▶ [ACTIVITY]:
Your answer must be an exact copy of the entries, containing no images.

▶ [Data extracted from a collection]:
_ _ _

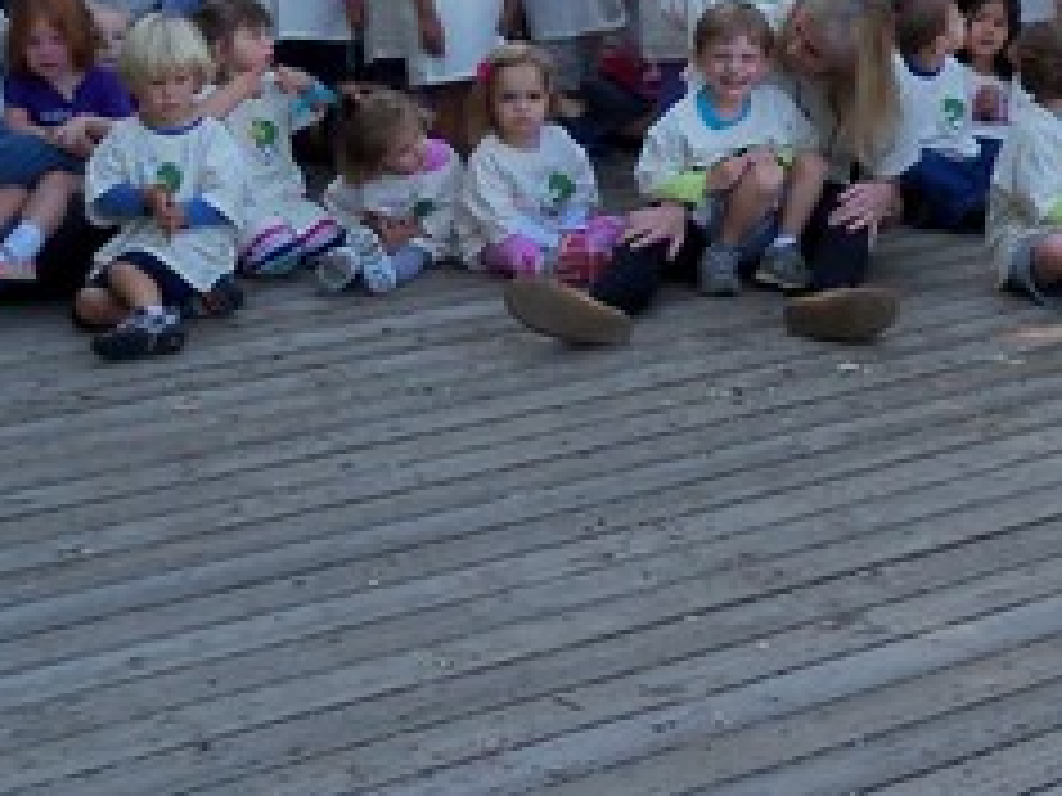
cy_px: -270
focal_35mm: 107
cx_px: 1390
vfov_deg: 13.3
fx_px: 3283
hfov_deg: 17.2
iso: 80
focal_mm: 6.2
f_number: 3.5
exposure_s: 1/100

_ _ _

▶ [ANSWER FOR THIS EXERCISE]:
cy_px: -270
focal_35mm: 107
cx_px: 1390
vfov_deg: 13.3
fx_px: 3283
hfov_deg: 17.2
iso: 80
focal_mm: 6.2
f_number: 3.5
exposure_s: 1/100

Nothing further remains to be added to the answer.